EXTRACT PROVIDED:
- - - -

LOCATING NIOBRARA FRACTURES-1 USING RESISTIVITY TO ASSESS NIOBRARA FRACTURE PATTERNS FOR HORIZONTAL WELLS

Sept. 2, 1991
Reed A.Johnson, R. Timothy Bartshe Energy Foundation Inc. Lakewood, Colo Recent interest in U.S. horizontal drilling has largely focused on vertically fractured plays such as the Bakken shale and Austin chalk. The Upper Cretaceous Niobrara formation, the chronological equivalent of the Austin chalk, has recently been targeted as a candidate for horizontal drilling in the Denver basin and other areas of the Rocky Mountains.
Reed A.Johnson, R. Timothy Bartshe
Energy Foundation Inc.
Lakewood, Colo

Recent interest in U.S. horizontal drilling has largely focused on vertically fractured plays such as the Bakken shale and Austin chalk.

The Upper Cretaceous Niobrara formation, the chronological equivalent of the Austin chalk, has recently been targeted as a candidate for horizontal drilling in the Denver basin and other areas of the Rocky Mountains.

A primary key to success in such plays is to predict the occurrence and distribution of oil bearing fracture systems. Much emphasis is placed on theoretical aspects of fracture origin and prediction.

Remote sensing techniques (e.g., seismic, satellite image analysis) have gained wide use in the search for fractured reservoirs. While these methods are important elements of an integrated exploration effort, they lack the benefit of direct detection of open, oil saturated fracture systems.

In the areas of the Denver basin in which the Niobrara is oil prone, certain resistivity responses are indicative of the proximity of oil bearing fractures to the well bore. This provides an extremely useful technique in areas of pre-existing well control penetrating the Niobrara section.

As such, the Denver basin is an ideal area due to the large number of penetrations to the Lower Cretaceous D and J sandstones that underlie the Niobrara.

The following discussion will examine the factors affecting resistivity response, methods of calculating anomalous resistivity, and the empirical corroboration of the effect in areas productive from the Niobrara.

NIOBRARA PETROLEUM GEOLOGY

Production from the Niobrara occurs in two general areas (Fig. 1).

Gas is produced at depths ranging from less than 1,000-ft to 3,000 ft along the gently dipping eastern flank of the Denver basin in eastern Colorado and western Kansas.1 Gas accumulations are associated with local structural traps. Porosity tends to be very high and permeability relatively low.

Local fracturing may enhance production characteristics, and hydraulic fracturing is generally required to stimulate production. The origin of the gas is generally considered to be related to biogenic decomposition of organic matter.2

In the areas of the Denver basin that are or were more deeply buried, the Niobrara produces thermogenic oil and wet gas condensate.3 4 Production of this type is generally at depths greater than 6,000 ft with the exception of fields bordering the Front Range uplift.

- - - -

EXTRACTED MATERIAL:

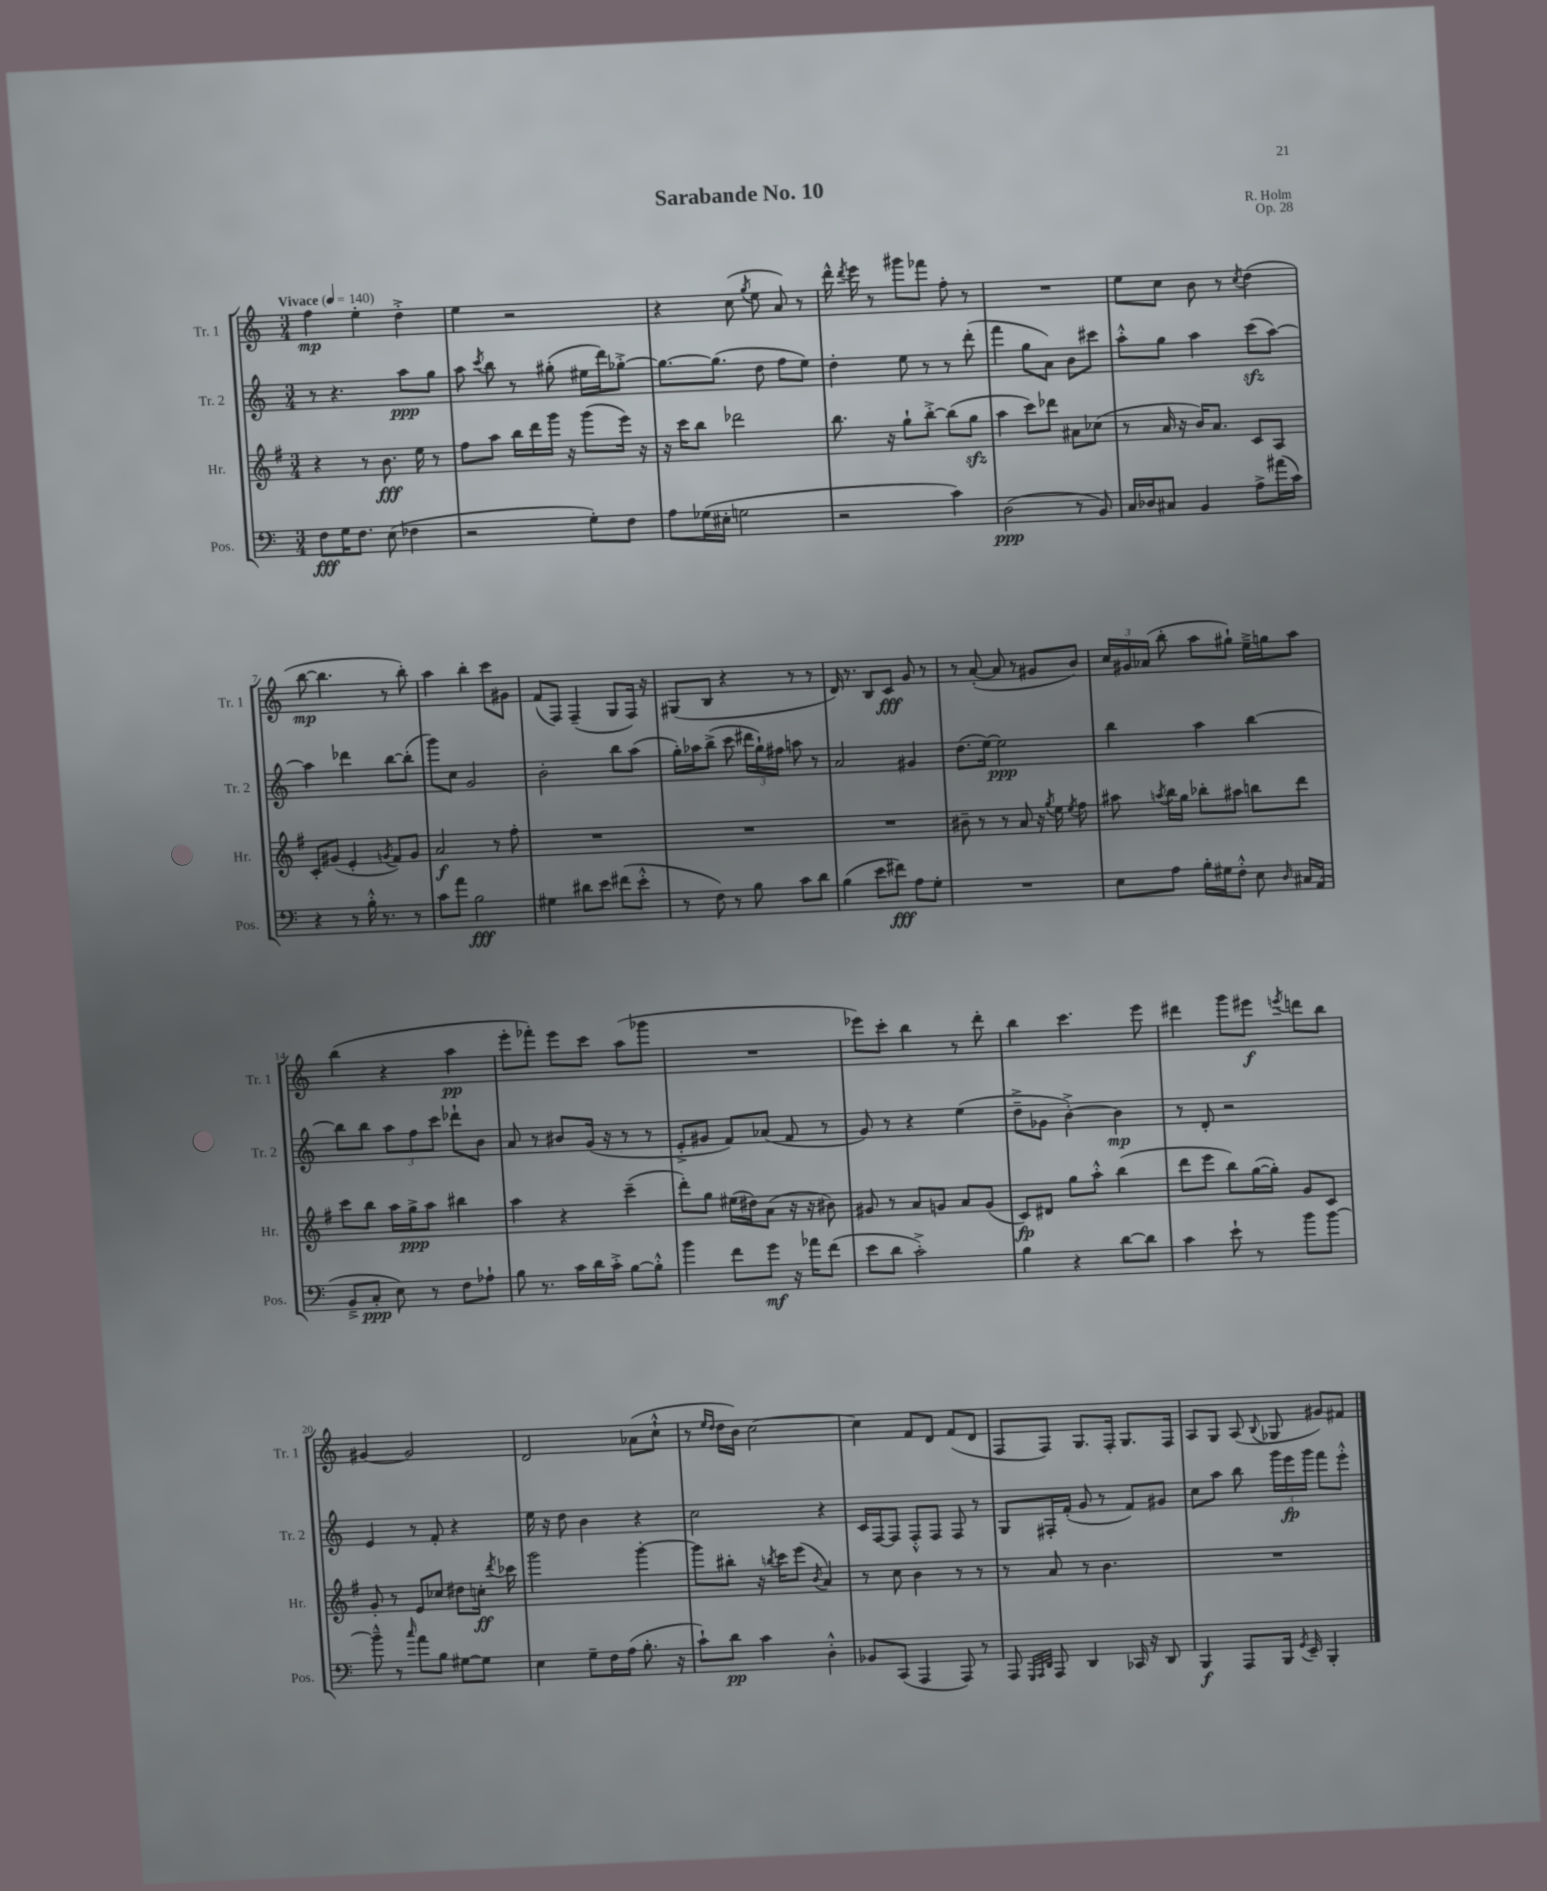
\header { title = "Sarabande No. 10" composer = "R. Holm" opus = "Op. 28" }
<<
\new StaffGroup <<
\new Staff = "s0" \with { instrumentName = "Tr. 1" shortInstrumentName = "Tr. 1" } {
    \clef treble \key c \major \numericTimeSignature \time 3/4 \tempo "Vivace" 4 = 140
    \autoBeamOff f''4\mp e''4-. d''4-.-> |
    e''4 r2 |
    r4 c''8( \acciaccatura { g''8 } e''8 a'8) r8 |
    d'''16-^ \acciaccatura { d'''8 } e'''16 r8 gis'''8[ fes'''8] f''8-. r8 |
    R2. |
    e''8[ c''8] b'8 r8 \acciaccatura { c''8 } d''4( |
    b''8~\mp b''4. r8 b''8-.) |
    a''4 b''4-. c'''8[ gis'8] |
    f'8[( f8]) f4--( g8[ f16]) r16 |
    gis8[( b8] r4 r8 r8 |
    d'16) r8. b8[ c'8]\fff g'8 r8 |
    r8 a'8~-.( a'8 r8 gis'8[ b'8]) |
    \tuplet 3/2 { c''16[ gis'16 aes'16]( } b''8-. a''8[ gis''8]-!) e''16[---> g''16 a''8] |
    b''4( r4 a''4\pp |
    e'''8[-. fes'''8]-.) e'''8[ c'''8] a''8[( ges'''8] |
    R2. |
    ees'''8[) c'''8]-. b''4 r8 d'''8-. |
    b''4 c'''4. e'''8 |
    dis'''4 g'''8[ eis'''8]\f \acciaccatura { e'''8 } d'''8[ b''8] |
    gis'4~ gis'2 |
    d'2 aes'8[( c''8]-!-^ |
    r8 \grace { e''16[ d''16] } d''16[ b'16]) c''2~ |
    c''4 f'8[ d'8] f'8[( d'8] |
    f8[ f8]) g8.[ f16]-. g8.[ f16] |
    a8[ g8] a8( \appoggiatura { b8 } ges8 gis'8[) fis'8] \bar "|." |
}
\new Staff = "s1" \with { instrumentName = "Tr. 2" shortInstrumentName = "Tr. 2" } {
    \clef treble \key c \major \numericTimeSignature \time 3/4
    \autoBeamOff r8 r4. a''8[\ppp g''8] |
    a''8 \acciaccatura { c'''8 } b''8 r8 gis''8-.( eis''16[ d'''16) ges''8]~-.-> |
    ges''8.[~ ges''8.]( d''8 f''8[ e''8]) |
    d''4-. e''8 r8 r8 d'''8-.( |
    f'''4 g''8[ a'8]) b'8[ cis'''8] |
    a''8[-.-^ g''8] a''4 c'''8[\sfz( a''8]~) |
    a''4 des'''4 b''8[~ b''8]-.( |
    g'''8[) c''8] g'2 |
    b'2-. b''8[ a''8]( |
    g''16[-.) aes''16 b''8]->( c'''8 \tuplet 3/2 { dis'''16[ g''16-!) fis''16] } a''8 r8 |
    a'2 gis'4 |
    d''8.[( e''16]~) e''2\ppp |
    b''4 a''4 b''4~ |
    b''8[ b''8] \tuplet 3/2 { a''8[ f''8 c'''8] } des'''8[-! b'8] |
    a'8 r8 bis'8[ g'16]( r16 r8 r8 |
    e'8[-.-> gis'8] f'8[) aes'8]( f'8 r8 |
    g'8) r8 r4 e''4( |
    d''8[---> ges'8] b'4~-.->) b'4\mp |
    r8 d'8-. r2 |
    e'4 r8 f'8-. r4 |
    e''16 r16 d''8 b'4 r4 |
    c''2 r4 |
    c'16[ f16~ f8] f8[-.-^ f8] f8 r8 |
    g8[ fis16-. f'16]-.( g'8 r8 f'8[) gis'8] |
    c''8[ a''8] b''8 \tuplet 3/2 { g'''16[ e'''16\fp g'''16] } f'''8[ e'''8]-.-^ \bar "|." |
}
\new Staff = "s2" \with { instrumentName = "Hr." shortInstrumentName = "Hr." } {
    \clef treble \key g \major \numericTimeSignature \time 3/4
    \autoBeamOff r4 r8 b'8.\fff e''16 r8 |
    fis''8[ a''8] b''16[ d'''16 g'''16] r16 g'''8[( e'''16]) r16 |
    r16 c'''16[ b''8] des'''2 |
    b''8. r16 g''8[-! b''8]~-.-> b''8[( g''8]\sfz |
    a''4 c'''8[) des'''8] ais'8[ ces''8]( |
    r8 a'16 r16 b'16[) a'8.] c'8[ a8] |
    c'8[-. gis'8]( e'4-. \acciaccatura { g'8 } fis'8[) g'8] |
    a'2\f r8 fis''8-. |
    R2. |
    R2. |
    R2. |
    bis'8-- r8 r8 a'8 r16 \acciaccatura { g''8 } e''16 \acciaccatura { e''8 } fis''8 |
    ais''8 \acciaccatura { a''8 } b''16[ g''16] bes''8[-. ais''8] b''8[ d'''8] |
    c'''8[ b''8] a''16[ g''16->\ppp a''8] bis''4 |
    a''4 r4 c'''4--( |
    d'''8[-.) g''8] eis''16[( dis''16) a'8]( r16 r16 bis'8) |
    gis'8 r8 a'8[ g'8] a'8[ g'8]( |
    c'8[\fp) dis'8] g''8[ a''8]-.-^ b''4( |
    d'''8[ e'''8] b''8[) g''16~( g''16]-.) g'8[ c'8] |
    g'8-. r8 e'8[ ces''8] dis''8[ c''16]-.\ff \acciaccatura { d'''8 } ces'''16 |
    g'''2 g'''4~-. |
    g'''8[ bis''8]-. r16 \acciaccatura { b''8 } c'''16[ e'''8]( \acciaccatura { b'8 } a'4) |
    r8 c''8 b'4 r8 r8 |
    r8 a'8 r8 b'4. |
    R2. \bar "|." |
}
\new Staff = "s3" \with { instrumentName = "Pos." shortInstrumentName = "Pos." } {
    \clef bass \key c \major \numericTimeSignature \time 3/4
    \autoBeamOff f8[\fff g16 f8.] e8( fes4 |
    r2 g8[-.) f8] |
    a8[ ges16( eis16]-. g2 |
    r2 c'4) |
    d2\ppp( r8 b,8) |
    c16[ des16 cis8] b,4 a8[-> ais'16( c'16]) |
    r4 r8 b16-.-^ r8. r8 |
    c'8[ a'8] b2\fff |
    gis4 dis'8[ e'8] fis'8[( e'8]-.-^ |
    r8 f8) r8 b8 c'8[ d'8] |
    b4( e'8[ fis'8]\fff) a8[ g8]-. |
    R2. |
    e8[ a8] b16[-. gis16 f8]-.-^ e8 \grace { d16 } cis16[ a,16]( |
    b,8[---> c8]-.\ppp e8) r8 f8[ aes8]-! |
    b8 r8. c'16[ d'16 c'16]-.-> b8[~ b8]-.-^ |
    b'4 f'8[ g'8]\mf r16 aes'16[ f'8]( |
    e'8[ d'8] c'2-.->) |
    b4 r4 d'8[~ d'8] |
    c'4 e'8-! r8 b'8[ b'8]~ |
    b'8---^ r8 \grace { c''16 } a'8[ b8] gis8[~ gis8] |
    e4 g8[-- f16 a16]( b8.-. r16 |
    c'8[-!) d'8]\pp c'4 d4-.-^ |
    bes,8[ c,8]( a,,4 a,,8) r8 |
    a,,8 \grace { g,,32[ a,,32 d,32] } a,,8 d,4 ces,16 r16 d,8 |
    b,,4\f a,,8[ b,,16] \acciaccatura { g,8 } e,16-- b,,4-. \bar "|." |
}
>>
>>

- - - -

OBJECTIVES:
A. Reproduce word for word the passage of the Niobrara fracture article starting at "In the areas of the Denver basin in" and ending at "underlie the Niobrara.".
B. Quote the records exactly, starting at their beginning and ending at the line that contains "b''4 a''4 b''4~ |", with both ends included. Leave the pictures out.

RESPONSES FOR EACH TASK:
A.
In the areas of the Denver basin in which the Niobrara is oil prone, certain resistivity responses are indicative of the proximity of oil bearing fractures to the well bore. This provides an extremely useful technique in areas of pre-existing well control penetrating the Niobrara section.

As such, the Denver basin is an ideal area due to the large number of penetrations to the Lower Cretaceous D and J sandstones that underlie the Niobrara.

B.
\header { title = "Sarabande No. 10" composer = "R. Holm" opus = "Op. 28" }
<<
\new StaffGroup <<
\new Staff = "s0" \with { instrumentName = "Tr. 1" shortInstrumentName = "Tr. 1" } {
    \clef treble \key c \major \numericTimeSignature \time 3/4 \tempo "Vivace" 4 = 140
    \autoBeamOff f''4\mp e''4-. d''4-.-> |
    e''4 r2 |
    r4 c''8( \acciaccatura { g''8 } e''8 a'8) r8 |
    d'''16-^ \acciaccatura { d'''8 } e'''16 r8 gis'''8[ fes'''8] f''8-. r8 |
    R2. |
    e''8[ c''8] b'8 r8 \acciaccatura { c''8 } d''4( |
    b''8~\mp b''4. r8 b''8-.) |
    a''4 b''4-. c'''8[ gis'8] |
    f'8[( f8]) f4--( g8[ f16]) r16 |
    gis8[( b8] r4 r8 r8 |
    d'16) r8. b8[ c'8]\fff g'8 r8 |
    r8 a'8~-.( a'8 r8 gis'8[ b'8]) |
    \tuplet 3/2 { c''16[ gis'16 aes'16]( } b''8-. a''8[ gis''8]-!) e''16[---> g''16 a''8] |
    b''4( r4 a''4\pp |
    e'''8[-. fes'''8]-.) e'''8[ c'''8] a''8[( ges'''8] |
    R2. |
    ees'''8[) c'''8]-. b''4 r8 d'''8-. |
    b''4 c'''4. e'''8 |
    dis'''4 g'''8[ eis'''8]\f \acciaccatura { e'''8 } d'''8[ b''8] |
    gis'4~ gis'2 |
    d'2 aes'8[( c''8]-!-^ |
    r8 \grace { e''16[ d''16] } d''16[ b'16]) c''2~ |
    c''4 f'8[ d'8] f'8[( d'8] |
    f8[ f8]) g8.[ f16]-. g8.[ f16] |
    a8[ g8] a8( \appoggiatura { b8 } ges8 gis'8[) fis'8] \bar "|." |
}
\new Staff = "s1" \with { instrumentName = "Tr. 2" shortInstrumentName = "Tr. 2" } {
    \clef treble \key c \major \numericTimeSignature \time 3/4
    \autoBeamOff r8 r4. a''8[\ppp g''8] |
    a''8 \acciaccatura { c'''8 } b''8 r8 gis''8-.( eis''16[ d'''16) ges''8]~-.-> |
    ges''8.[~ ges''8.]( d''8 f''8[ e''8]) |
    d''4-. e''8 r8 r8 d'''8-.( |
    f'''4 g''8[ a'8]) b'8[ cis'''8] |
    a''8[-.-^ g''8] a''4 c'''8[\sfz( a''8]~) |
    a''4 des'''4 b''8[~ b''8]-.( |
    g'''8[) c''8] g'2 |
    b'2-. b''8[ a''8]( |
    g''16[-.) aes''16 b''8]->( c'''8 \tuplet 3/2 { dis'''16[ g''16-!) fis''16] } a''8 r8 |
    a'2 gis'4 |
    d''8.[( e''16]~) e''2\ppp |
    b''4 a''4 b''4~ |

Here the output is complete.